Он был и остается здесь и сейчас. А я, сколько себя помню, всегда рос в вечном ощущении, что «лучшее, конечно, позади». Мне внушали это с рождения и будто даже ставили в вину. Еще из своей детской коляски я смотрел, как первое десятилетие постсоветской России несется по улицам, поедая все, что осталось от прошлого. Если кто-то задумает экскурсию по моему родному городу, то каждый рассказ будет начинаться с фразы «а вот тут раньше было». Не есть, не будет, а было. Скорбная ностальгия возведена в мазохистский принцип – это доминирующая, фоновая эмоция всех, кто хотя бы месяцем своей жизни застал неведомое лучшее прошлое.
Я называю это «объедки времени». Все, что не доедено лангольерами, старательно оплакивается. И выигрывает в этой мазохистской игре тот, кто больше других проебал.

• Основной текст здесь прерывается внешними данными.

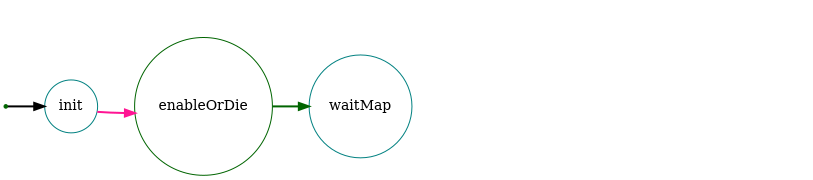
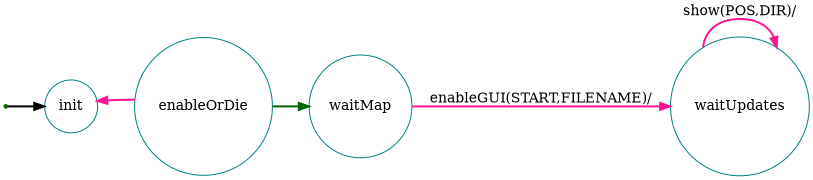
  digraph {
    rankdir=LR
    node [color=teal shape=circle]
    edge [color=deeppink style=bold]
    iniziale [color=darkgreen shape=point]
    init
-   enableOrDie [color=darkgreen]
+   enableOrDie
    waitMap
+   waitUpdates
    iniziale -> init [color=black]
-   init -> enableOrDie
+   enableOrDie -> init
    enableOrDie -> waitMap [color=darkgreen]
+   waitMap -> waitUpdates [label="enableGUI(START,FILENAME)/"]
+   waitUpdates -> waitUpdates [label="show(POS,DIR)/"]
  }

В Вечном возвращении нет ни капли ужаса, это было бы спасением для меня: ведь если есть Вечное возвращение, снова были бы эпохи, о которых я читал и грезил. Никакого напряга, если можно было бы вернуться, я бы расслабился. Но нет, у меня есть только объедки времени.
Именно поэтому меня нисколько не волнует, что я родился в тот год, когда стало понятно – Союз полностью развалился, адьос! Я никогда не видел в этом хоть какой-то значимости – именно потому, что на место этих событий может быть поставлено любое другое.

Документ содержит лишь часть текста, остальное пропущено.